TASK: Tally the lines in the listing below that contain the word "values". Reply with the number alone.

INFORMATION:
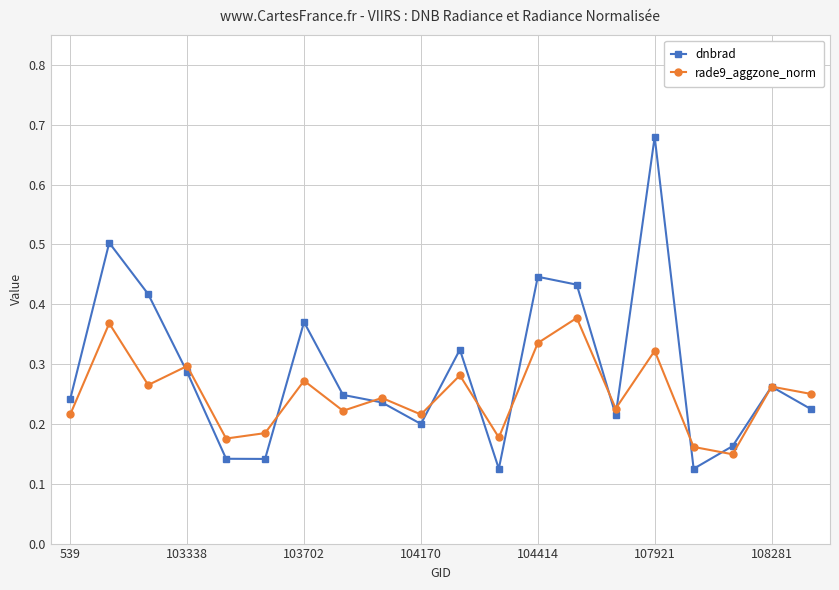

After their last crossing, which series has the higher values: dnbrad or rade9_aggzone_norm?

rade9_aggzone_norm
--
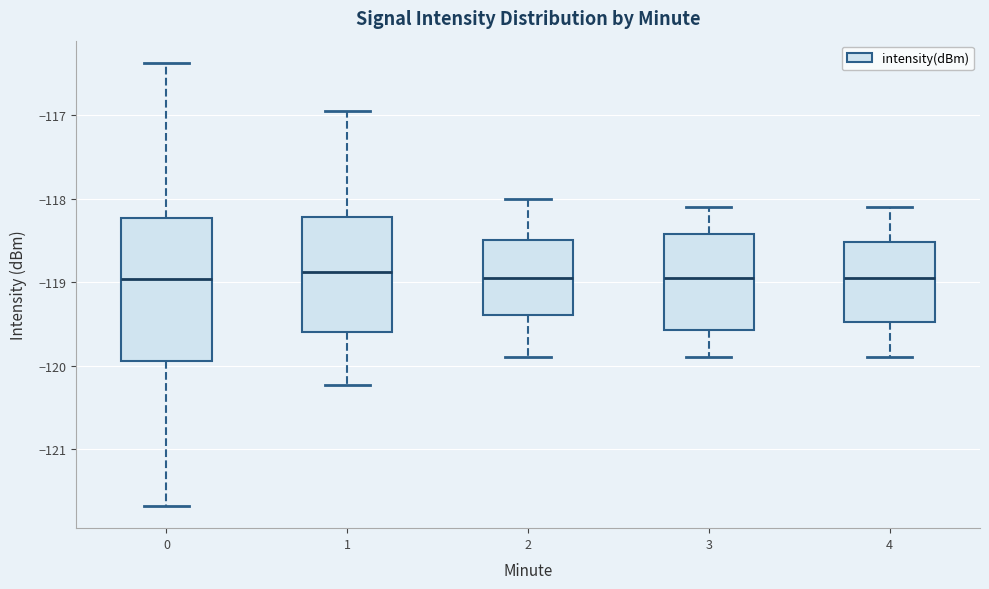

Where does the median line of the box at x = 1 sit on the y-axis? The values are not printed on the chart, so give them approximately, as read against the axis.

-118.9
---
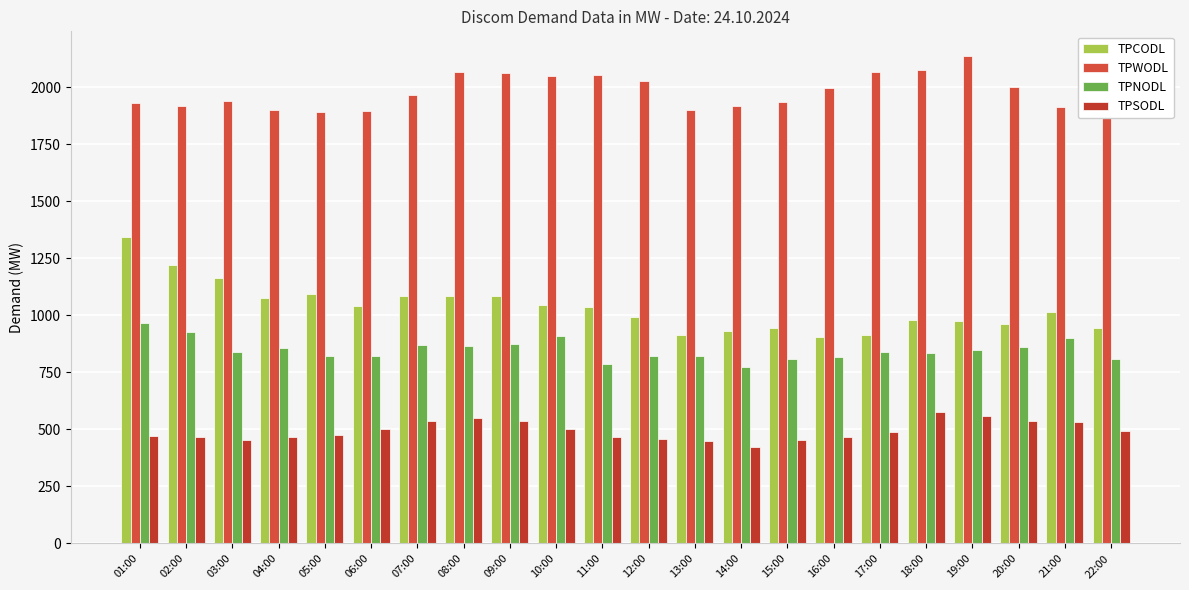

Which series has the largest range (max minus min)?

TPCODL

SOLUTION: 2